Because if we’re brutally honest, we only vote for the person that looks after OUR OWN interests. We’re a selfish bunch.
I’m not mentally ill, so why should I vote for someone who’s committing millions to that cause. But tell that to the guy who’s been suffering depression for 15 years. See? You have to please EVERYONE. And I will go into BILLIONS of dollars of DEBT to do that. Consequence? Puh! I’ll let the next government work that out and they can be the wankers that give nothing to nobody.
I know Australian families work hard to earn money, but in order to make us thrive, I need to spend that money.
Well someone has to pay for all my spending.
Of course an election campaign is nothing without involving the media. Do you think the media would eat me ALIVE during my campaign?
ABC’s Tony Jones would …. Although given the massive consumer I am, I would probably eat him first. Or offer him $100 bucks for his tie. $200 if he threw in those spectacles.
Channel Nine’s Laurie Oakes could not call me bile. Bile is produced by the stomach, and therefore a product. Consumers tend not to produce anything but debt. However he could very well call me a joke and a disgrace. Which if he sees me rant abuse to the dude with the chainsaw…. Yeah. Not pretty.
Then there’s the Channel Ten journos… The Bald and the Beautiful: Paul Bongiorno and Sandra Sully. Paul would grill me on my plan for the economy and discredit my campaign with past history of an unpaid Optus Mobile phone bill that doubled, then tripled when the debt collectors added their fee.
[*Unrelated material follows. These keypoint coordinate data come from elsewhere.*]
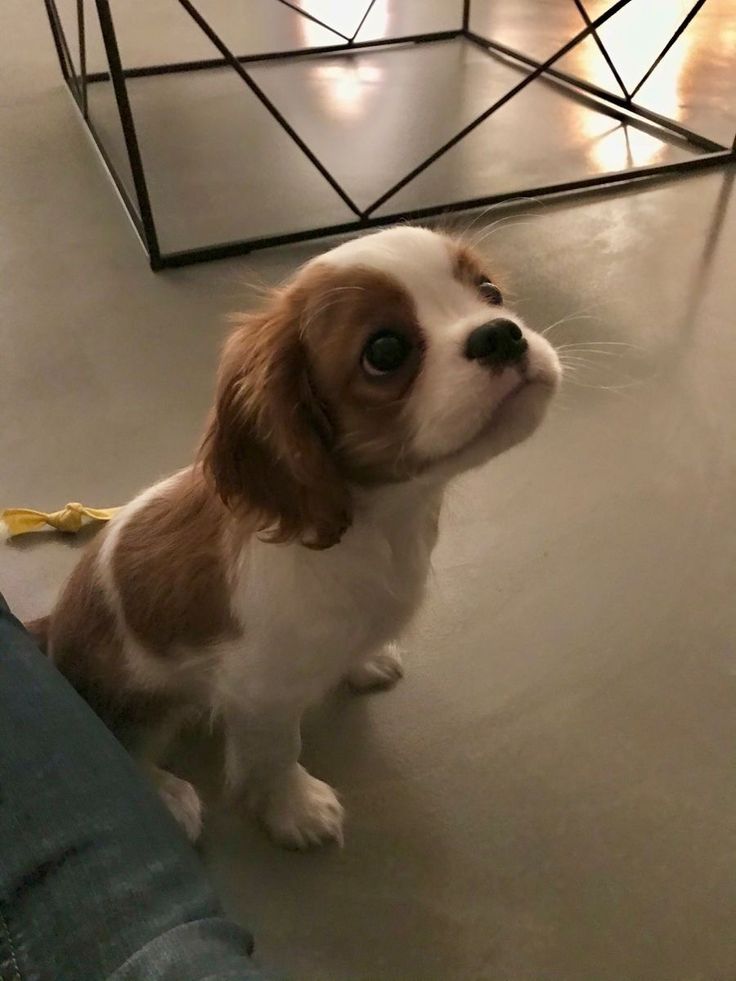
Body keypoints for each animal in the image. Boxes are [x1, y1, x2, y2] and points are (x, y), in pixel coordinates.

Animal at [31, 226, 560, 848]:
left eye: (490, 292)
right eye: (385, 351)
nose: (500, 333)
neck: (381, 524)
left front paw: (363, 662)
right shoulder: (260, 694)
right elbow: (276, 754)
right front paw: (295, 808)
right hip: (140, 698)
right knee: (129, 745)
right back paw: (168, 794)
Then – he’d have a good ol’ laugh when I told him the phone was in my ex boyfriends name. Sandra on the other hand would go easy. Knocking me down with a feather she likes to call: The Hard Hitting Question. “So Cindy, IS THIS the real you?”
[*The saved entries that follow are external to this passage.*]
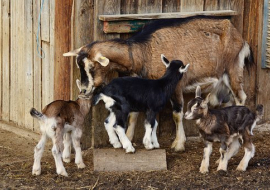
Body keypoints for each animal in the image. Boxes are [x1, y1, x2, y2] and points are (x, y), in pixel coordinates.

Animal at [63, 17, 253, 152]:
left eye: (92, 66)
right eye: (79, 66)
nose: (84, 90)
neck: (143, 52)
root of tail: (239, 35)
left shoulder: (176, 86)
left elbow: (177, 114)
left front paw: (178, 144)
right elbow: (133, 115)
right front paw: (129, 138)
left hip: (233, 68)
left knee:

ABC’s Annabel Crab, that savvy little mynx, would no doubt twitter to the nation that she saw me in Witchery, recklessly spending on the new season’s slouch pant. Damn the slouch pant. It’s so hard to be an upright political leader when you’re slouching.
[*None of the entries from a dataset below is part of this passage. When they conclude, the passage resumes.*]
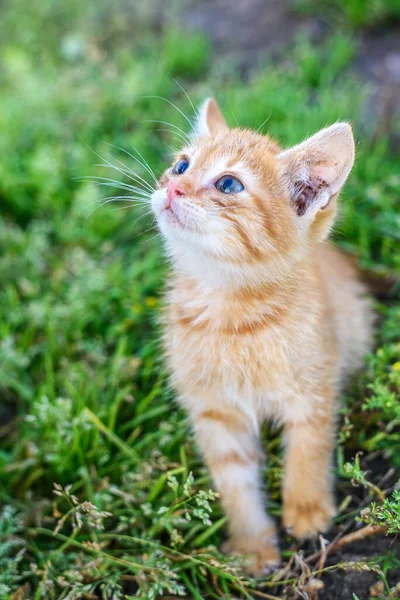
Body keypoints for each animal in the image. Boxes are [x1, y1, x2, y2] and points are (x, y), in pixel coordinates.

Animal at [151, 99, 376, 576]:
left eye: (228, 183)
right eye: (181, 165)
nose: (173, 188)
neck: (230, 318)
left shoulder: (314, 387)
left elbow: (308, 447)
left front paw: (307, 508)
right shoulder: (215, 411)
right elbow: (234, 480)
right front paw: (253, 543)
Kochie. Oooh, tough one. Financial journalist turned morning show host…. Please don’t ask me serious questions. Please just ask your segment producer if I can skip the economic banter and political spin and be on your Angel panel. I give good advice on many issues – especially WHERE to shop for a bargain. I’ll let the nation see the real me and wear my PJ’s on set – sans bra!
And finally back to Channel Nine’s Today show. They know better than to get all serious. Nobody cares over there about my political background and qualifications. Take Karl for example.
Believe it or not he actually comes from a large family of news-men, his parents have seemingly produced deep-voiced, hair-challenged spawn in plenty: well respected media men around the globe. So no wonder that every now and then, Karl will deliver a journalistic pearl so full of insight, intelligence and sophistication that it resonates with me all day, affecting my world view and political stance at the deepest level.
But I have a feeling the segment producer would prefer me to come on the show and cook my world famous, master chef worthy meatballs. Should I worry about policy questions while I’m elbow deep in pork mince? Will he choose that moment to enlighten me profoundly? Or shame me mercilessly? What will he say?
“Ooooooh, meatballs! How good are meatballs?”
And after reading the Australian, listening to talk-back radio, watching the Press Club / Town hall meetings and debates…
I’m almost certain that the media would take me about as seriously as a certain middle aged red head with a penchant for wearing pearls and attempting to look pretty at all times, who possesses a slow and slightly ocker accent, while puppeting the views held by other senior members of my party.
I’m referring of course to Pauline Hanson. You knew that right?